秋になって枯れ葉がまうようになっても、子供達はライオンの公園に来てあそびました。
時にはひざをすりむき泣き出す子もいましたが、
すぐにまた遊び出すのでした。
ライオンは、元気のいい子供が好きでした。
冬になって雪が降りました。公園にもうっすらと雪が積もりました。
子供達は、わあわあいいながら雪合戦をしました。
ある子供はライオンの顔に雪玉をぶつけました。
ライオンは、にこにこしながら見ていました
春になり、夏が来て秋になりました。
いつものように子供があそびにいくとライオンのせなかに穴が開いていました。
だれかがいたずらして、こわしたのでした。
ライオンは、頭を動かすことができないので、少し様子が変だとは思いましたが、自分の体にあながあいていることに気がつきませんでした。

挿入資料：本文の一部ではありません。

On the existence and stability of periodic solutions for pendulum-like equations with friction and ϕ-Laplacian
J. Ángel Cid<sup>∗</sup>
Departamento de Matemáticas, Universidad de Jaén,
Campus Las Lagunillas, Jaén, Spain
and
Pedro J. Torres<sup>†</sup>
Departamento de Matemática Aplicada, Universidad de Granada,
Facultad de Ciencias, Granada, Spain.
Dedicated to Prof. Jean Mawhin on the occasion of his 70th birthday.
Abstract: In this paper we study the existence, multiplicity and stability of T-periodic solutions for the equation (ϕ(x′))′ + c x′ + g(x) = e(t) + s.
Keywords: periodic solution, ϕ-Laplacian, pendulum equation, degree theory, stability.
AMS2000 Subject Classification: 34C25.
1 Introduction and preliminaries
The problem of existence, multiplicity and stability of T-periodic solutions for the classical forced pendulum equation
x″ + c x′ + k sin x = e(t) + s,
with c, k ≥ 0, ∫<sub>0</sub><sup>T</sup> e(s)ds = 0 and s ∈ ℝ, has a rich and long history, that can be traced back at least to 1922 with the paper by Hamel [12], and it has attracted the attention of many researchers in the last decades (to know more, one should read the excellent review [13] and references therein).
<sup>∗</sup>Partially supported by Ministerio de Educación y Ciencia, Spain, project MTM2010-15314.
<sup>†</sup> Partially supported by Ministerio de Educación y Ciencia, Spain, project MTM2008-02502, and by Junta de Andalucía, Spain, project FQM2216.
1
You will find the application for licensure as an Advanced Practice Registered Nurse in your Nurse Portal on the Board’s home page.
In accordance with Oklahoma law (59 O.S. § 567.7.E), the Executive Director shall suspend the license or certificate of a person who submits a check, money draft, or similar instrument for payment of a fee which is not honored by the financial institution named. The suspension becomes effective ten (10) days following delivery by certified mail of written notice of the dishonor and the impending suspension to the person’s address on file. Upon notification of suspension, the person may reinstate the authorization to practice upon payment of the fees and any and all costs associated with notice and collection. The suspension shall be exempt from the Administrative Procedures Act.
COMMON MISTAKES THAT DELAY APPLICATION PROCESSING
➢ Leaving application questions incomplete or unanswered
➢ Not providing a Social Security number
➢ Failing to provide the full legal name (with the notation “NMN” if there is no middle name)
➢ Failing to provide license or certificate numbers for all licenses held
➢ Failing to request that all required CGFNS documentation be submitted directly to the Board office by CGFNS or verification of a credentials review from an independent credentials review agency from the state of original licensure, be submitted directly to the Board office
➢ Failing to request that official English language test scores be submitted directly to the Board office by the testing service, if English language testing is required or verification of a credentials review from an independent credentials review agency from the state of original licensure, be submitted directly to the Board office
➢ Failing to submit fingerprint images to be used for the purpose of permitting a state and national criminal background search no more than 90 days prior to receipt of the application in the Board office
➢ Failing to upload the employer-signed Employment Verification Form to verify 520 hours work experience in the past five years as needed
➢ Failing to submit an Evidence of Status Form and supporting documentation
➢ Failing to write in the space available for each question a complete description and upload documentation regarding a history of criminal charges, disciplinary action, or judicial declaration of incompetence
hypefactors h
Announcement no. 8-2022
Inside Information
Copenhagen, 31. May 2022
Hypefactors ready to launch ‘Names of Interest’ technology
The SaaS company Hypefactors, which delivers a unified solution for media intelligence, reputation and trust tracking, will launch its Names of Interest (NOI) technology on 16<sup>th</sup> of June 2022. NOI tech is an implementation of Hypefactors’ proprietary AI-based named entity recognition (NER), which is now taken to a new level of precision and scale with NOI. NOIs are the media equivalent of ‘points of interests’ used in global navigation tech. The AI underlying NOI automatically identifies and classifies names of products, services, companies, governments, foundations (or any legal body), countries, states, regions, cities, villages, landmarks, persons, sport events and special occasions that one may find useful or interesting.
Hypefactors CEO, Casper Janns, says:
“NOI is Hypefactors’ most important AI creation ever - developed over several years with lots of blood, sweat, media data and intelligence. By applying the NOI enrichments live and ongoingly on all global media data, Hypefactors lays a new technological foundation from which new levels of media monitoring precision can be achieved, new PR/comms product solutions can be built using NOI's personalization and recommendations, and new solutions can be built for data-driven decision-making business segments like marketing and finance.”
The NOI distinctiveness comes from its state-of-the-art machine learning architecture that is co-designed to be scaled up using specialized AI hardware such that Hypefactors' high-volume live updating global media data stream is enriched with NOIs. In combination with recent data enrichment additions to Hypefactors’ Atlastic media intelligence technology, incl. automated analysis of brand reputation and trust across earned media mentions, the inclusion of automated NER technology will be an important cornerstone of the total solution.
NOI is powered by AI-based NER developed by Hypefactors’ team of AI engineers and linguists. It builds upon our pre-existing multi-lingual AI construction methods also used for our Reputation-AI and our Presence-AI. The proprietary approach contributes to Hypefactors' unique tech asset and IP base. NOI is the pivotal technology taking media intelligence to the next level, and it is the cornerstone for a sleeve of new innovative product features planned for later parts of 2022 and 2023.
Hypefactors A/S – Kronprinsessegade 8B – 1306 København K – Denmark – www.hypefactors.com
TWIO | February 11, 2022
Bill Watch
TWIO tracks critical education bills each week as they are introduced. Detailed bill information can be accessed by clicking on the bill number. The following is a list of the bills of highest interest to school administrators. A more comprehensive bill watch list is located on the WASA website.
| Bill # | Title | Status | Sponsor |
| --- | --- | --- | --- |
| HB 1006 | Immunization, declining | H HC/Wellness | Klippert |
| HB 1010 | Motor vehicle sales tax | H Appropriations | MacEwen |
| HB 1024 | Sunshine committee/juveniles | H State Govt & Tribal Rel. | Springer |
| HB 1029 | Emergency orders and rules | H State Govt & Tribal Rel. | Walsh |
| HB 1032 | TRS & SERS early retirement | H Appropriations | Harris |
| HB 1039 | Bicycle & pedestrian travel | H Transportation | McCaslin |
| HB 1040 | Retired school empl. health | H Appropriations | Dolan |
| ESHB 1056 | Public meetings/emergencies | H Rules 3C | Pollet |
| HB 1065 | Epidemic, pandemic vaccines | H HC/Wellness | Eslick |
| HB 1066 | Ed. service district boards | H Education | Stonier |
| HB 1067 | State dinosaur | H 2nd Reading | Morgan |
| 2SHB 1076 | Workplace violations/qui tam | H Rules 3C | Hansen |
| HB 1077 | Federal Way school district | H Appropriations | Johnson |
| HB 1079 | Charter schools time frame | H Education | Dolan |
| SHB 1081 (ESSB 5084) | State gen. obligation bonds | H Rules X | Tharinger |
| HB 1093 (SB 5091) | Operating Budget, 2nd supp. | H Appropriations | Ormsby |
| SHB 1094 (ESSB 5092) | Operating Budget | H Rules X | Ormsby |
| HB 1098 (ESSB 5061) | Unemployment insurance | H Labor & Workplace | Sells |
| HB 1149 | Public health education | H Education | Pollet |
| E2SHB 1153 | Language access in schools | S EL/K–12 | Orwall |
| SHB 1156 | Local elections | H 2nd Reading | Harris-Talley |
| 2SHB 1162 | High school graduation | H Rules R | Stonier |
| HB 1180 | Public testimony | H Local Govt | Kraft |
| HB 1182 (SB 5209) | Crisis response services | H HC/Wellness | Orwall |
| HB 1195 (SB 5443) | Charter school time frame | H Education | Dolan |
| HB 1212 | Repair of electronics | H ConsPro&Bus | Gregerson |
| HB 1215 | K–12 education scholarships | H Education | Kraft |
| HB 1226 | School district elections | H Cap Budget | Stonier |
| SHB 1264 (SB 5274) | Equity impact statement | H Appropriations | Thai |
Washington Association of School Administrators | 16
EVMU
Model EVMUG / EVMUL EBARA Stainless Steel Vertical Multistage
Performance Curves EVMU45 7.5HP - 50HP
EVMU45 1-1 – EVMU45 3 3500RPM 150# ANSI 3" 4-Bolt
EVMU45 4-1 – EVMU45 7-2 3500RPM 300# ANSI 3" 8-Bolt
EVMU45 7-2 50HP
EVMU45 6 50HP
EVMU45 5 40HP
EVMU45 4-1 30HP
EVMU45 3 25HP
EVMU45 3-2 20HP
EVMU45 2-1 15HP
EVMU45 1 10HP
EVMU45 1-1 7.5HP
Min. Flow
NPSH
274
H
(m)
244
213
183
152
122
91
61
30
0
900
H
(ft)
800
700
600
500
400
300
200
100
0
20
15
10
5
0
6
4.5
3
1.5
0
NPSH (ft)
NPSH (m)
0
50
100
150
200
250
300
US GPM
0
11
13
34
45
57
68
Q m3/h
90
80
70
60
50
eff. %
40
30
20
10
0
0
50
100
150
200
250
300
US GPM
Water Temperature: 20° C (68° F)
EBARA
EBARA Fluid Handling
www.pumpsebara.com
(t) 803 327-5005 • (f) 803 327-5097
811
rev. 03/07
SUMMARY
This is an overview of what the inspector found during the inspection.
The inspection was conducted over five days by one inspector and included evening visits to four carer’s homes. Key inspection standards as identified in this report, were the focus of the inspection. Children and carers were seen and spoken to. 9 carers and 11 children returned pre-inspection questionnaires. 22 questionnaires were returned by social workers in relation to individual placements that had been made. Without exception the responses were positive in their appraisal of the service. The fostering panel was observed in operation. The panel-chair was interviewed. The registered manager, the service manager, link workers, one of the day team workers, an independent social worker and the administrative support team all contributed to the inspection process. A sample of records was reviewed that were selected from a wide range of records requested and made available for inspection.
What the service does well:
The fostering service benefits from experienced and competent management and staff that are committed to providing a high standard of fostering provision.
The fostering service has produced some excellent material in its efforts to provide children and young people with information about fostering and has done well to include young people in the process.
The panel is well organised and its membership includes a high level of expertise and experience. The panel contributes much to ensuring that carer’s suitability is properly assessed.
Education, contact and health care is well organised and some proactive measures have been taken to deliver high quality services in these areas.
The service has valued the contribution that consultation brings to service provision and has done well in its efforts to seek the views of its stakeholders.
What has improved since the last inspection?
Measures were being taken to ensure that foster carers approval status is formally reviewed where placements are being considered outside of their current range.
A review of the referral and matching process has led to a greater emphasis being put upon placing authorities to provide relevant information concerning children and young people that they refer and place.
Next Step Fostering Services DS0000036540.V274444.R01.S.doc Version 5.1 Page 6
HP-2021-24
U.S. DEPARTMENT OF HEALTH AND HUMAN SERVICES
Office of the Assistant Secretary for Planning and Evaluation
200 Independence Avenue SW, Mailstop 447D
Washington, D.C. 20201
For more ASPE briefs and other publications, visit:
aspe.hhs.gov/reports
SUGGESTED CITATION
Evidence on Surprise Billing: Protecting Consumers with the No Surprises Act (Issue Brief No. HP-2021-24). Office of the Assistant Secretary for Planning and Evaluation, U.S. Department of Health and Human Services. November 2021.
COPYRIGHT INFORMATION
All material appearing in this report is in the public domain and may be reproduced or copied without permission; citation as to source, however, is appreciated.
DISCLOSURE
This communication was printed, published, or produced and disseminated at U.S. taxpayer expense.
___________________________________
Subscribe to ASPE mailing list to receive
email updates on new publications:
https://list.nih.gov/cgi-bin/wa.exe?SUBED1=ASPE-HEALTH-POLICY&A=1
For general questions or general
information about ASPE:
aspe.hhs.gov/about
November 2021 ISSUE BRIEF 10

ライオンのせなかには、穴が開いていましたが、子供達はいつものように遊びました。やっぱりライオンのせなかにすわって、すべり台を滑り降りました。
それから何年かたちました。
ライオンのせなかの穴は、いつのまにかずいぶんと大きくなりました。
ライオンのまわりで遊んでいた子供達は大きくなり、ライオンの公園にはあそびにこなくなりました。
ある日、ライオンは公園からいなくなりました。
おおきくなった穴で子供達がけがをしてはいけないと、役場の人がライオンをとりはらったのでした。
公園にライオンはいなくなりました。
公園には、だれも遊びに来なくなりました。
公園で遊んでいた子供達は、もっと大きくなり、結婚して子供が生まれました。
ある日、子供と一緒に公園に来ていたおとうさんがいいました。
「ぼくたちが遊んでいたときには、ライオンがいた。また、ライオンを作ろう。」
子供のころライオンと一緒に遊んだ大人達も賛成しました。
みんなは、ライオンを思い出しながら、つくりました。思い出しながらつくったので、いぜんとは、少し違ったライオンになりました。
それでも、ライオンはライオンでした。
ある暖かな春の日、ついにライオンは完成しました。
小さかったころ一緒に遊んだ子供達は大人になり、おとうさんやおかあさんになっていました。
そして、その子供達がライオンのまわりで元気よくあそんでいました。
ライオンは、幸せでした。
(とても絵を描ける状態ではないので、文章だけ載せます。